U is for ... Uncertainty Principle

One of the most famous ideas in science, this declares that it is impossible to know all the physical attributes of a quantum particle or system simultaneously.

O is for ... Objective reality

Niels Bohr, one of the founding fathers of quantum physics, said there is no such thing as objective reality. All we can talk about, he said, is the results of measurements we make.

C is for ... Computing

The rules of the quantum world mean that we can process information much faster than is possible using the computers we use now.

W is for ... Wavefunction

The mathematics of quantum theory associates each quantum object with a wavefunction that appears in the Schrödinger equation and gives the probability of finding it in any given state.

A is for ... Act of observation

Some people believe this changes everything in the quantum world, even bringing things into existence.

V is for ... Virtual particles

Quantum theory’s uncertainty principle says that since not even empty space can have zero energy, the universe is fizzing with particle-antiparticle pairs that pop in and out of existence. These “virtual” particles are the source of Hawking radiation.

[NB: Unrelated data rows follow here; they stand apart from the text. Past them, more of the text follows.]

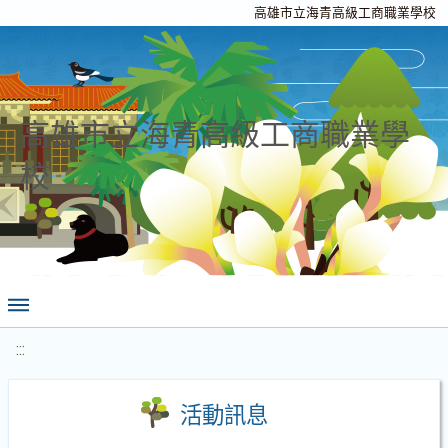
高雄市立海青高級工商職業學校
高雄市立海青高級工商職業學
校
:::
活動訊息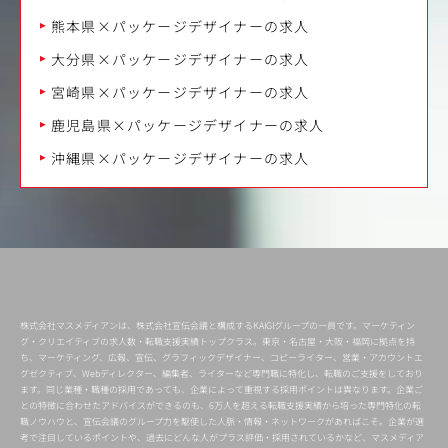
熊本県×パッケージデザイナーの求人
大分県×パッケージデザイナーの求人
宮崎県×パッケージデザイナーの求人
鹿児島県×パッケージデザイナーの求人
沖縄県×パッケージデザイナーの求人
株式会社マスメディアンは、株式会社宣伝会議と構成するKAIGIグループの一員です。マーケティン
グ・クリエイティブの求人数・転職支援実績トップクラス。東京・名古屋・大阪・福岡に拠点を持
ち、マーケティング、広報、宣伝、グラフィックデザイナー、コピーライター、営業・アカウントエ
グゼクティブ、Webディレクター、編集者、ライターなど専門職に特化し、転職のご支援をしており
ます。同じ業種・職種の採用であっても、企業によって重視する採用ポイントは異なります。企業ご
との特徴に合わせたアドバイスができるのも、6万人を超える転職支援実績から培った専門特化の転
職ノウハウと、宣伝会議のグループ力を駆使した人脈・情報・ネットワークがあればこそ。企業が選
考で注目しているポイントや、過去にどんな人がプラス評価・採用されているかなど、マスメディア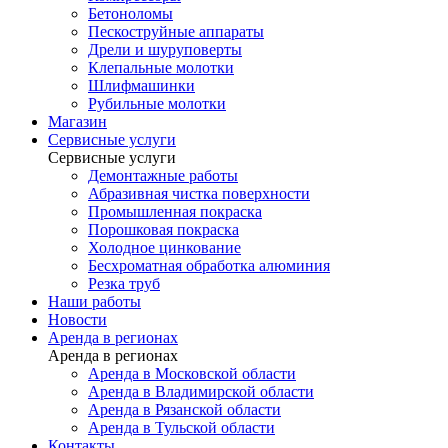
Бетоноломы
Пескоструйные аппараты
Дрели и шуруповерты
Клепальные молотки
Шлифмашинки
Рубильные молотки
Магазин
Сервисные услуги
Сервисные услуги
Демонтажные работы
Абразивная чистка поверхности
Промышленная покраска
Порошковая покраска
Холодное цинкование
Бесхроматная обработка алюминия
Резка труб
Наши работы
Новости
Аренда в регионах
Аренда в регионах
Аренда в Московской области
Аренда в Владимирской области
Аренда в Рязанской области
Аренда в Тульской области
Контакты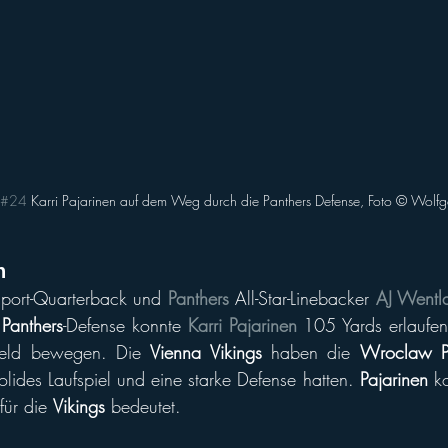
#24
 Karri Pajarinen auf dem Weg durch die Panthers Defense, Foto © Wolf
n
port-Quarterback und 
Panthers
 All-Star-Linebacker 
AJ Wentl
 
Panthers
-Defense konnte 
Karri Pajarinen
 105 Yards erlaufen
Feld bewegen. Die 
Vienna Vikings
 haben die 
Wroclaw P
solides Laufspiel und eine starke Defense hatten. 
Pajarinen
 k
ür die 
Vikings
 bedeutet.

S is for ... Schrödinger Equation

This is the central equation of quantum theory, and describes how any quantum system will behave, and how its observable qualities are likely to manifest in an experiment.

X is for ... X-ray

In 1923 Arthur Compton shone X-rays onto a block of graphite and found that they bounced off with their energy reduced exactly as would be expected if they were composed of particles colliding with electrons in the graphite. This was the first indication of radiation’s particle-like nature.

C is for ... Cryptography

People have been hiding information in messages for millennia, but the quantum world provides a whole new way to do it.